#### Brief:
Reproduce the listing from its first line through the line containing "v(0, 12.21) *", both ends included, and leave the pictures out of your answer.

━━━━━ Provided entries ━━━━━

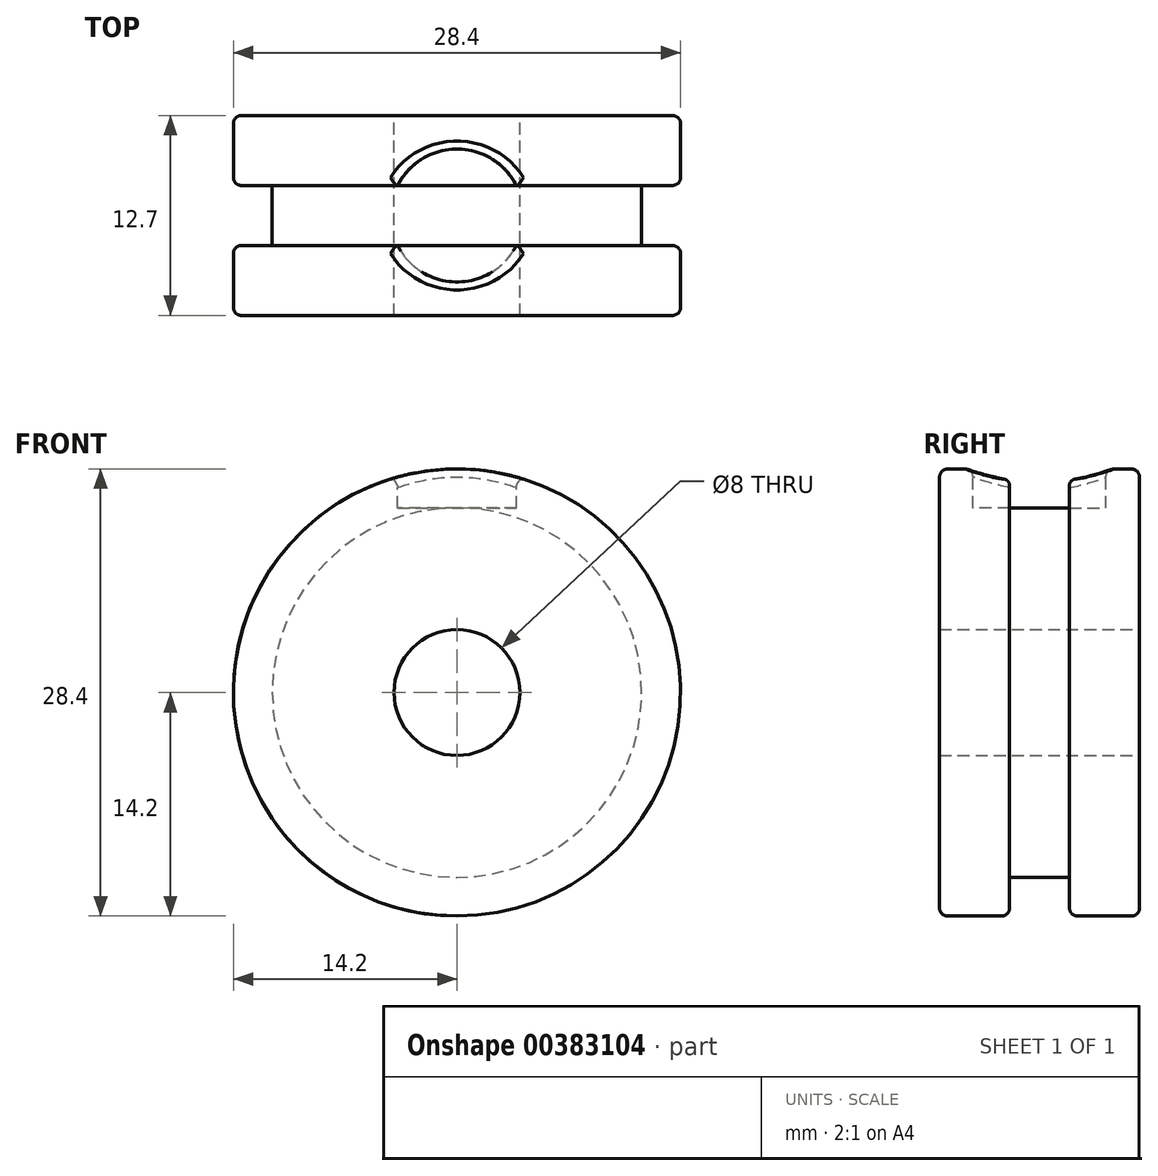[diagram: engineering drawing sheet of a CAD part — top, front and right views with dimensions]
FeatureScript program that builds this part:
annotation { "Feature Type Name" : "Feature", "Feature Type Description" : "" }
export const myFeature = defineFeature(function(context is Context, id is Id, definition is map)
    precondition{}
    {
        {
            var Q0;
            Q0=qCreatedBy(makeId("Front.planeOp"),FACE);
            var sketch = newSketch(context, id + "F0", { "sketchPlane" : qUnion([Q0])});
            skCircle(sketch, "E0.cCircle", {"center": v(0, 0) * mm, "radius": 12.21 * mm, "construction": true});
            skLineSegment(sketch, "E0.0", {"start": v(-3.97, 12.21) * mm, "end": v(3.97, 12.21) * mm, "construction": true});
            skLineSegment(sketch, "E0.1", {"start": v(3.97, 12.21) * mm, "end": v(10.4, 7.55) * mm, "construction": true});
            skLineSegment(sketch, "E0.2", {"start": v(10.4, 7.55) * mm, "end": v(12.84, 0) * mm, "construction": true});
            skLineSegment(sketch, "E0.3", {"start": v(12.84, 0) * mm, "end": v(10.4, -7.55) * mm, "construction": true});
            skLineSegment(sketch, "E0.4", {"start": v(10.4, -7.55) * mm, "end": v(3.97, -12.21) * mm, "construction": true});
            skLineSegment(sketch, "E0.5", {"start": v(3.97, -12.21) * mm, "end": v(-3.97, -12.21) * mm, "construction": true});
            skLineSegment(sketch, "E0.6", {"start": v(-3.97, -12.21) * mm, "end": v(-10.4, -7.55) * mm, "construction": true});
            skLineSegment(sketch, "E0.7", {"start": v(-10.4, -7.55) * mm, "end": v(-12.84, 0) * mm, "construction": true});
            skLineSegment(sketch, "E0.8", {"start": v(-12.84, 0) * mm, "end": v(-10.4, 7.55) * mm, "construction": true});
            skLineSegment(sketch, "E0.9", {"start": v(-10.4, 7.55) * mm, "end": v(-3.97, 12.21) * mm, "construction": true});
            skPoint(sketch, "E0.0.midPoint", {"position": v(0, 12.21) * mm});
            skCircle(sketch, "E1.cCircle", {"center": v(0, 0) * mm, "radius": 14.2 * mm});
            skLineSegment(sketch, "E1.0", {"start": v(-4.61, 14.2) * mm, "end": v(4.61, 14.2) * mm, "construction": true});
            skLineSegment(sketch, "E1.1", {"start": v(4.61, 14.2) * mm, "end": v(12.08, 8.78) * mm, "construction": true});
            skLineSegment(sketch, "E1.2", {"start": v(12.08, 8.78) * mm, "end": v(14.93, 0) * mm, "construction": true});
            skLineSegment(sketch, "E1.3", {"start": v(14.93, 0) * mm, "end": v(12.08, -8.78) * mm, "construction": true});
            skLineSegment(sketch, "E1.4", {"start": v(12.08, -8.78) * mm, "end": v(4.61, -14.2) * mm, "construction": true});
            skLineSegment(sketch, "E1.5", {"start": v(4.61, -14.2) * mm, "end": v(-4.61, -14.2) * mm, "construction": true});
            skLineSegment(sketch, "E1.6", {"start": v(-4.61, -14.2) * mm, "end": v(-12.08, -8.78) * mm, "construction": true});
            skLineSegment(sketch, "E1.7", {"start": v(-12.08, -8.78) * mm, "end": v(-14.93, 0) * mm, "construction": true});
            skLineSegment(sketch, "E1.8", {"start": v(-14.93, 0) * mm, "end": v(-12.08, 8.78) * mm, "construction": true});
            skLineSegment(sketch, "E1.9", {"start": v(-12.08, 8.78) * mm, "end": v(-4.61, 14.2) * mm, "construction": true});
            skPoint(sketch, "E1.0.midPoint", {"position": v(0, 14.2) * mm});
            skCircle(sketch, "E2", {"center": v(0, 0) * mm, "radius": 4 * mm});
            skSolve(sketch);
        }
        {
            var Q0;
            Q0 = qSketchRegion(id + "F0", true);
            extrude(context, id + "F1", {"entities" : qUnion([Q0]), "endBound" : BoundingType.SYMMETRIC, "depth" : 12.7 * mm});
        }
        {
            var Q0;
            Q0=qCreatedBy(makeId("Top.planeOp"),FACE);
            cPlane(context, id + "F2", {"entities" : qUnion([Q0]), "cplaneType" : CPlaneType.OFFSET, "offset" : 14.22 * mm, "width" : 152.4 * mm, "height" : 152.4 * mm});
        }
        {
            var Q0;
            Q0=qCreatedBy(id+"F2.planeOp",FACE);
            var sketch = newSketch(context, id + "F3", { "sketchPlane" : qUnion([Q0])});
            skCircle(sketch, "E3", {"center": v(0, 0) * mm, "radius": 4.22 * mm});
            skSolve(sketch);
        }
        {
            var Q0;
            Q0 = qSketchRegion(id + "F3", true);
            extrude(context, id + "F4", {"entities" : qUnion([Q0]), "operationType" : NewBodyOperationType.REMOVE, "oppositeDirection" : true, "depth" : 2.5 * mm});
        }
        {
            var Q0;
            Q0=qCreatedBy(makeId("Right.planeOp"),FACE);
            var sketch = newSketch(context, id + "F5", { "sketchPlane" : qUnion([Q0])});
            skLineSegment(sketch, "E4.bottom", {"start": v(-1.9, 21.03) * mm, "end": v(1.9, 21.03) * mm});
            skLineSegment(sketch, "E4.top", {"start": v(-1.9, 11.73) * mm, "end": v(1.9, 11.73) * mm});
            skLineSegment(sketch, "E4.left", {"start": v(-1.9, 21.03) * mm, "end": v(-1.9, 11.73) * mm});
            skLineSegment(sketch, "E4.right", {"start": v(1.9, 21.03) * mm, "end": v(1.9, 11.73) * mm});
            skPoint(sketch, "E4.middle", {"position": v(0, 16.38) * mm});
            skSolve(sketch);
        }
        {
            var Q0;
            Q0 = qSketchRegion(id + "F5", true);
            var Q1;
            Q1=makeQuery(id+"F1.opExtrude","CAP_EDGE",EDGE,{"disambiguationData":[OSD([sQuery(id+"F0.wireOp",EDGE,"E1.cCircle")])],"isStart":false});
            revolve(context, id + "F6", {"operationType" : NewBodyOperationType.REMOVE, "entities" : qUnion([Q0]), "axis" : qUnion([Q1]), "revolveType" : RevolveType.FULL, "oppositeDirection" : true});
        }
        {
            var Q0;
            {var subQ1=sQuery(id+"F0.wireOp",EDGE,"E1.cCircle");Q0=makeQuery(id+"F6.boolean.opBoolean","SPLIT",FACE,{"disambiguationData":[TD([makeQuery(id+"F6.opRevolve","SWEPT_FACE",FACE,{"disambiguationData":[OSD([sQuery(id+"F5.wireOp",EDGE,"E4.right")])]})])],"derivedFrom":makeQuery(id+"F1.opExtrude","SWEPT_FACE",FACE,{"disambiguationData":[OSD([subQ1])]})});}
            var Q1;
            {var subQ1=sQuery(id+"F0.wireOp",EDGE,"E1.cCircle");Q1=makeQuery(id+"F6.boolean.opBoolean","SPLIT",FACE,{"disambiguationData":[TD([makeQuery(id+"F6.opRevolve","SWEPT_FACE",FACE,{"disambiguationData":[OSD([sQuery(id+"F5.wireOp",EDGE,"E4.left")])]})])],"derivedFrom":makeQuery(id+"F1.opExtrude","SWEPT_FACE",FACE,{"disambiguationData":[OSD([subQ1])]})});}
            fillet(context, id + "F7", {"entities" : qUnion([Q0, Q1]), "radius" : 0.5 * mm, "tangentPropagation" : true, "allowEdgeOverflow" : false});
        }
    });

━━━━━

#### Expected output:
[diagram: engineering drawing sheet of a CAD part — top, front and right views with dimensions]
FeatureScript program that builds this part:
annotation { "Feature Type Name" : "Feature", "Feature Type Description" : "" }
export const myFeature = defineFeature(function(context is Context, id is Id, definition is map)
    precondition{}
    {
        {
            var Q0;
            Q0=qCreatedBy(makeId("Front.planeOp"),FACE);
            var sketch = newSketch(context, id + "F0", { "sketchPlane" : qUnion([Q0])});
            skCircle(sketch, "E0.cCircle", {"center": v(0, 0) * mm, "radius": 12.21 * mm, "construction": true});
            skLineSegment(sketch, "E0.0", {"start": v(-3.97, 12.21) * mm, "end": v(3.97, 12.21) * mm, "construction": true});
            skLineSegment(sketch, "E0.1", {"start": v(3.97, 12.21) * mm, "end": v(10.4, 7.55) * mm, "construction": true});
            skLineSegment(sketch, "E0.2", {"start": v(10.4, 7.55) * mm, "end": v(12.84, 0) * mm, "construction": true});
            skLineSegment(sketch, "E0.3", {"start": v(12.84, 0) * mm, "end": v(10.4, -7.55) * mm, "construction": true});
            skLineSegment(sketch, "E0.4", {"start": v(10.4, -7.55) * mm, "end": v(3.97, -12.21) * mm, "construction": true});
            skLineSegment(sketch, "E0.5", {"start": v(3.97, -12.21) * mm, "end": v(-3.97, -12.21) * mm, "construction": true});
            skLineSegment(sketch, "E0.6", {"start": v(-3.97, -12.21) * mm, "end": v(-10.4, -7.55) * mm, "construction": true});
            skLineSegment(sketch, "E0.7", {"start": v(-10.4, -7.55) * mm, "end": v(-12.84, 0) * mm, "construction": true});
            skLineSegment(sketch, "E0.8", {"start": v(-12.84, 0) * mm, "end": v(-10.4, 7.55) * mm, "construction": true});
            skLineSegment(sketch, "E0.9", {"start": v(-10.4, 7.55) * mm, "end": v(-3.97, 12.21) * mm, "construction": true});
            skPoint(sketch, "E0.0.midPoint", {"position": v(0, 12.21) * mm});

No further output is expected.